• [What you should do]
Would you transcribe each entry exactly as it stands, omitting the pictures?

• [Data extract]
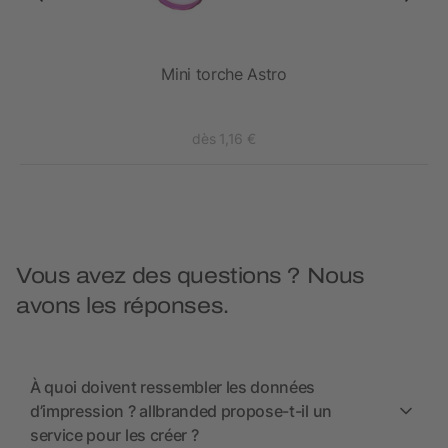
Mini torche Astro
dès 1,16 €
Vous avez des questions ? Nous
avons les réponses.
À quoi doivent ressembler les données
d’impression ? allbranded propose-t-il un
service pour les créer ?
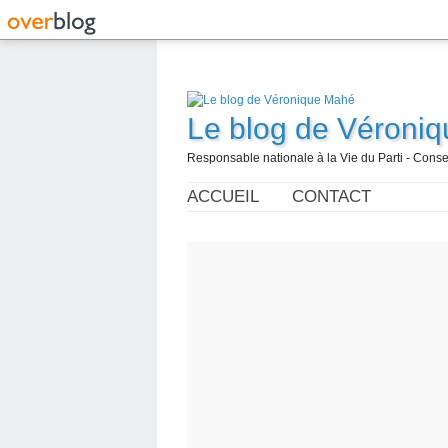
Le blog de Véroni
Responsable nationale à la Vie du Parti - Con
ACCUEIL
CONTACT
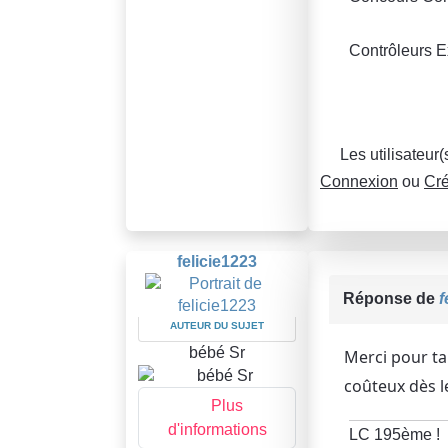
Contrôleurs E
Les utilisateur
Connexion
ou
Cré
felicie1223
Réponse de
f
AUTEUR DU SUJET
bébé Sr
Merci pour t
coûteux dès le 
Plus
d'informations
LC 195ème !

• [Response for this exercise]
Mini torche Astro
dès 1,16 €
Vous avez des questions ? Nous
avons les réponses.
À quoi doivent ressembler les données
d’impression ? allbranded propose-t-il un
service pour les créer ?
Le blog de Véroni
Responsable nationale à la Vie du Parti - Con
ACCUEIL
CONTACT
Contrôleurs E
Les utilisateur
Connexion
ou
Cré
felicie1223
Réponse de
f
AUTEUR DU SUJET
bébé Sr
Merci pour t
coûteux dès le 
Plus
d'informations
LC 195ème !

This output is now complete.